Tell me the story behind "Oheka."
Drive-In: "Oheka" is about my current partner. It's kinda about the early stages of our relationship where I realized I was falling in love again and was ready to fall in love but was trying to figure out how to deal with my baggage, or as the song puts it, the "ghosts" of the past.
Something I've loved about this EP is I feel like I'm in college, the emotions and the production feel very of that moment. It's angsty in a good way.
Drive-In: I just had so much stuff pent up that I needed to get it all out. If anything, maybe the most recent song in the lore is most likely "Atlas." I think that song I wrote six or seven months ago. It was the last song I put on the EP. Prior to that, I wrote "S4th and Wythe" in 2020. A lot was inspired by the lockdown and romances I had before I met my current partner. It's the backlog of my angst and dread. I'm almost 30, and a lot of these songs are about my early to mid-twenties. I just really wanted to echo where I was as a person.
What is the thing you want people to take away from your music?
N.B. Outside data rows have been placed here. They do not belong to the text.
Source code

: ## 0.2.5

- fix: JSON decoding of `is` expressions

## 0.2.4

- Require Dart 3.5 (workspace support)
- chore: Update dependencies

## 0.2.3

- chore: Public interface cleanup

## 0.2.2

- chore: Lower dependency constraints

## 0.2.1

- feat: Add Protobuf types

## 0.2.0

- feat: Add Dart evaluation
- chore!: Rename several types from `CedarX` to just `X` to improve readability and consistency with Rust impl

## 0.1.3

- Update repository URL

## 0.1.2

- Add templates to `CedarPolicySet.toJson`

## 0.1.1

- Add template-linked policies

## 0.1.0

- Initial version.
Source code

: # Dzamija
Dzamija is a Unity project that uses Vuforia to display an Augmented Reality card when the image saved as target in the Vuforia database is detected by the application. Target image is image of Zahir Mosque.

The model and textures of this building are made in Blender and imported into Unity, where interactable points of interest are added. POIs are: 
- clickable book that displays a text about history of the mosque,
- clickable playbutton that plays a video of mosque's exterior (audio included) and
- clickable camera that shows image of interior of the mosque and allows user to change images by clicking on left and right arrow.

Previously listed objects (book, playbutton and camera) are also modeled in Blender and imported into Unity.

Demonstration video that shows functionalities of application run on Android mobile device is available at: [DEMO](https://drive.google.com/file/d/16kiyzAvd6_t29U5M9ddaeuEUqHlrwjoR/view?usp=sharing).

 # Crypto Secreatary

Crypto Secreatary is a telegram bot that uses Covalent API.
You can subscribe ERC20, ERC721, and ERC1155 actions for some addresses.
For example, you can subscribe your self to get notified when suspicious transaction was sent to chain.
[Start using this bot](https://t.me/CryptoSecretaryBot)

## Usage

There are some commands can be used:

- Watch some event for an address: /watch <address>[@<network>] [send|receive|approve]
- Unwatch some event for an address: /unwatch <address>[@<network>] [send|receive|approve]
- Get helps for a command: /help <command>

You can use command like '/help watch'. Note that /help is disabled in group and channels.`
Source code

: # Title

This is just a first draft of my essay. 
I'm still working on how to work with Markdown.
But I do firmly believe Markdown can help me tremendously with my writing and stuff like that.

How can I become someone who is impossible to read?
Drive-In: I think my main goal with my music is that I just want it to feel inclusive, like anyone of any age can listen to it. If someone is younger and maybe they listen to this song, they'll be like, "Oh, this is how that one elderly lady did it," then maybe this isn't useless. That's how she felt about it. I hope people find it and relate to it and look at it through the lens of an older cousin or sibling and find that I got through it, and maybe they relate to it, and they know they aren't alone in the experiences and struggles they went through.